SUPPLIED DATA: Begin

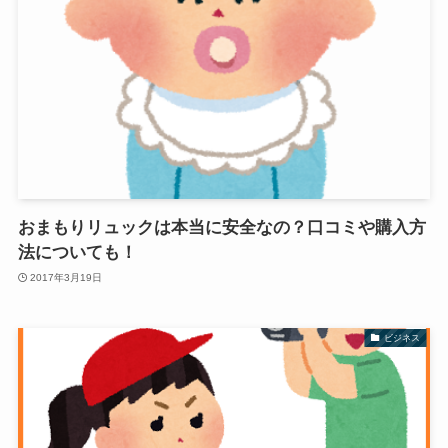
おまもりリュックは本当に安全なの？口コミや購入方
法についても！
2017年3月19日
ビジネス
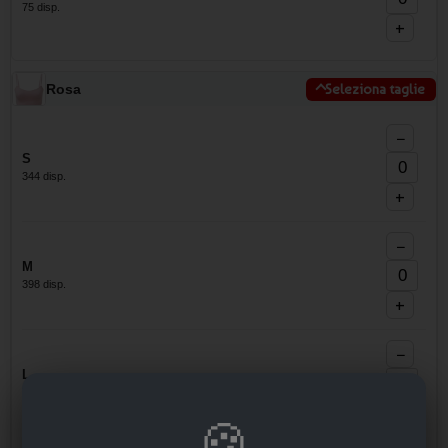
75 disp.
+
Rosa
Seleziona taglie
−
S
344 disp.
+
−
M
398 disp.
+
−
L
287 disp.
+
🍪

SUPPLIED DATA: End
SUPPLIED DATA: Begin

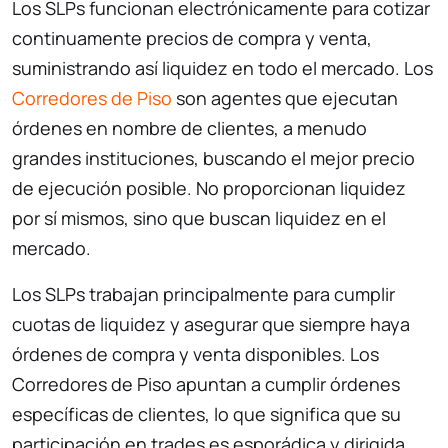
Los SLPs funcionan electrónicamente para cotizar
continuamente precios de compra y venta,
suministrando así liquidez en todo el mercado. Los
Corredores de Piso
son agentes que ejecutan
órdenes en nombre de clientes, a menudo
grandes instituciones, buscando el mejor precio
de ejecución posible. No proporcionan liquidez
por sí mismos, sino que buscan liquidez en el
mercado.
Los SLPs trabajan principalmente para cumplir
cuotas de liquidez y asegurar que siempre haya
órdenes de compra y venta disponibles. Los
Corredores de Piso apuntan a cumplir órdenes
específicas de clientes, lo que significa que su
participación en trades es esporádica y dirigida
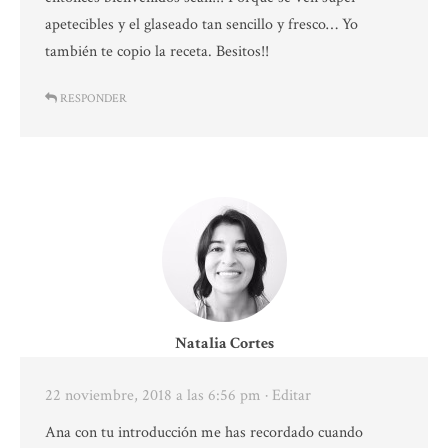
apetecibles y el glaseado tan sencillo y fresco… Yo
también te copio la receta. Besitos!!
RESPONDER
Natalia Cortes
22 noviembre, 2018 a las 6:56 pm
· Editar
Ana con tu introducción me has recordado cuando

SUPPLIED DATA: End

### THE TASK
Each line above with the word "compra" needs to be copied.

### EXERCISE RESULT
continuamente precios de compra y venta,
órdenes de compra y venta disponibles. Los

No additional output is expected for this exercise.